Joint position lists:
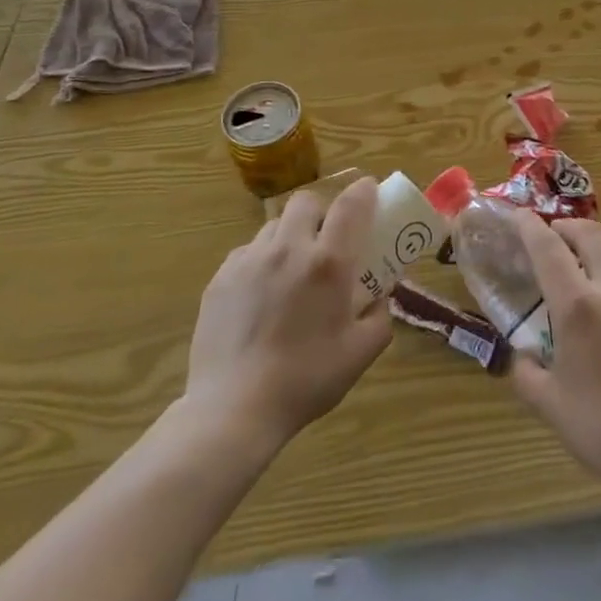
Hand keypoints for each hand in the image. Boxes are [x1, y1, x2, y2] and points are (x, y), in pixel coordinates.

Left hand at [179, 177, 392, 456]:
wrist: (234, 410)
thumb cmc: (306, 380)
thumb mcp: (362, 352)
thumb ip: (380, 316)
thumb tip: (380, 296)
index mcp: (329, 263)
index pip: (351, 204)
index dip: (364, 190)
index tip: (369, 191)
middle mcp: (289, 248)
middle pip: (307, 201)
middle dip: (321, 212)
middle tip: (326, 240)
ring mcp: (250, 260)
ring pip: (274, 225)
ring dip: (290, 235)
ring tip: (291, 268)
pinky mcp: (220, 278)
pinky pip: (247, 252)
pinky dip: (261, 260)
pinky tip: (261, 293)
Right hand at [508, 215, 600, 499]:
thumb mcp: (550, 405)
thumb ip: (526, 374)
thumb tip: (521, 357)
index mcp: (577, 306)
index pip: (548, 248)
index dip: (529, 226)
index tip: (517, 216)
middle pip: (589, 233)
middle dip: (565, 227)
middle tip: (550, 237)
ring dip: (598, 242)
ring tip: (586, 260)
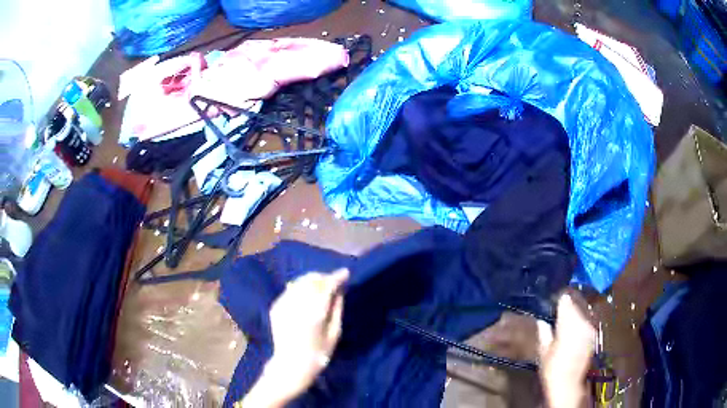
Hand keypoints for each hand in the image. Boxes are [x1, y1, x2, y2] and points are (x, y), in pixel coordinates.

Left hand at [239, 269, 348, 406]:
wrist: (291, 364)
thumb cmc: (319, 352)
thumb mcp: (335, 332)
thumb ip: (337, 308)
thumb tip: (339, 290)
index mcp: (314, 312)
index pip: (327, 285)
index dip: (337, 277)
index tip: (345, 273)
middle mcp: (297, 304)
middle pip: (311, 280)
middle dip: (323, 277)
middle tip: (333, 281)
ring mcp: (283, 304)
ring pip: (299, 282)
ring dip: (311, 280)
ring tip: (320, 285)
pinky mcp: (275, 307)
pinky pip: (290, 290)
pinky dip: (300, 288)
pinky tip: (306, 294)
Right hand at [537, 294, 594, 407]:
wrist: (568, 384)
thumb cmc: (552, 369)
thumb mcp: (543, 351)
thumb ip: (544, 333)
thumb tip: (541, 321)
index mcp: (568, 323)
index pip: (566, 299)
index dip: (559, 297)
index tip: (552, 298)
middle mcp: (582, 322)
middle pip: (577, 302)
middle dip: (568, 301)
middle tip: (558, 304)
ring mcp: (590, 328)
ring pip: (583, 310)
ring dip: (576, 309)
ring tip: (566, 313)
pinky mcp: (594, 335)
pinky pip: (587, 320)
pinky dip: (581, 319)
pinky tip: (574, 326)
==
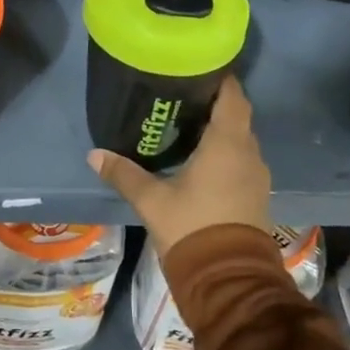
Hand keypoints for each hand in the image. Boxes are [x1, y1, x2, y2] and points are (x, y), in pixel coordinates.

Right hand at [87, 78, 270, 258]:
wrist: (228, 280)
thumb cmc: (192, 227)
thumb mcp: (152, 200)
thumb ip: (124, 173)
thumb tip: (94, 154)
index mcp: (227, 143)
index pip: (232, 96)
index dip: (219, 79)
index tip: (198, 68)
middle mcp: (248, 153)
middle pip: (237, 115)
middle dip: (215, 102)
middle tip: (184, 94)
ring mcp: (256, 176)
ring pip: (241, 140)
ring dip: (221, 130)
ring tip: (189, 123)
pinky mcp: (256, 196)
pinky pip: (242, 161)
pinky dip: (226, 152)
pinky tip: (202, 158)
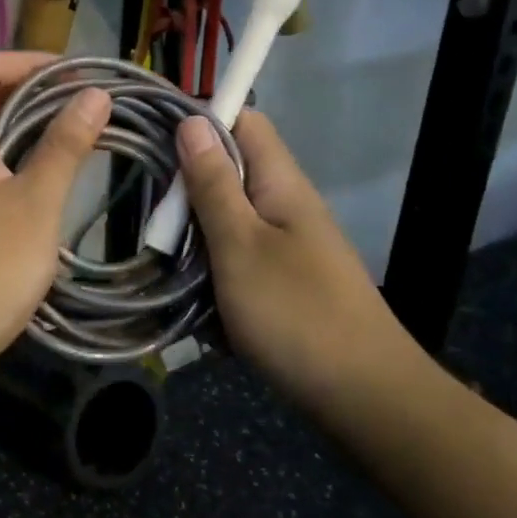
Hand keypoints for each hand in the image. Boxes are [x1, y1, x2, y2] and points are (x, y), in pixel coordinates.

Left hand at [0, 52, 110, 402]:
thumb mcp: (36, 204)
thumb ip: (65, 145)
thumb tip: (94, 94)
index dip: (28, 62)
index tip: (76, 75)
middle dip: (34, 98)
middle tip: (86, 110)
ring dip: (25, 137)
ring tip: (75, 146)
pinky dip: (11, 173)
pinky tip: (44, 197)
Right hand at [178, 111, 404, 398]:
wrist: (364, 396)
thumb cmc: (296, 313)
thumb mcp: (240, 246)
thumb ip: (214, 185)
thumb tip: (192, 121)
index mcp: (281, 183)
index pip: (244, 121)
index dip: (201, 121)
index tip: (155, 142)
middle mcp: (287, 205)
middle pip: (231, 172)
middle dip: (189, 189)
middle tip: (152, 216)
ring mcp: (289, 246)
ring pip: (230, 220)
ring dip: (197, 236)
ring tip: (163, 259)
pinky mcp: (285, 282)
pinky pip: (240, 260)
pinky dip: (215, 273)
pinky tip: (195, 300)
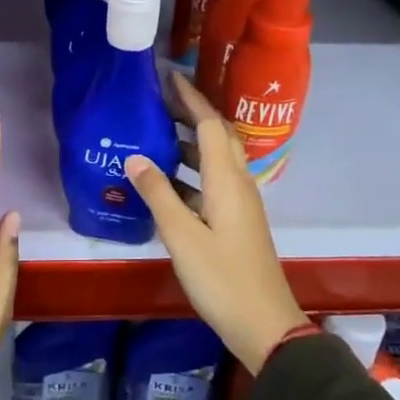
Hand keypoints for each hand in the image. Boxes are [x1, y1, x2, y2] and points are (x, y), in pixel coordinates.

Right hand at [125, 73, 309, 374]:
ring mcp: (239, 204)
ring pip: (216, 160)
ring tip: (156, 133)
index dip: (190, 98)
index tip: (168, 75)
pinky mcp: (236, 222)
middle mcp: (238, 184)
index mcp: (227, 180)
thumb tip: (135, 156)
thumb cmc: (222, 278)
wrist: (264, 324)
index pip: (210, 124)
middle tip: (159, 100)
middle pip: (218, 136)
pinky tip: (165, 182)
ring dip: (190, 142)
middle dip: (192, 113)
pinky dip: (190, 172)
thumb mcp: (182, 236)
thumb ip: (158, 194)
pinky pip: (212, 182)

- **Your objective**
Using the data above, transcribe the lines that run from the line with "ring dip: (311, 280)" to the line with "pinky tip: (574, 326)", both ends kept, and output nothing else.

- **Reply**
ring dip: (311, 280)
ring tip: (320, 285)
pinky mcp: (275, 307)
pinky pip: (290, 290)
pinky dip: (300, 288)
pinky tip: (306, 294)
Right hand at [537, 294, 594, 407]:
wrist: (568, 384)
thumb cmc: (552, 369)
thumb mcp: (543, 351)
thumb ip: (544, 333)
thumb tip: (541, 321)
index mcp: (568, 323)
index pip: (566, 299)
index dip: (559, 297)
index tip: (552, 298)
middle mcp: (582, 322)
middle pip: (577, 302)
middle dip: (568, 301)
middle tip: (558, 304)
ring mcp: (590, 328)
ring pip: (583, 310)
ring dip: (576, 309)
ring tip: (566, 313)
pinky mcp: (594, 335)
pinky pip: (587, 320)
pinky dip: (581, 319)
pinky tip: (574, 326)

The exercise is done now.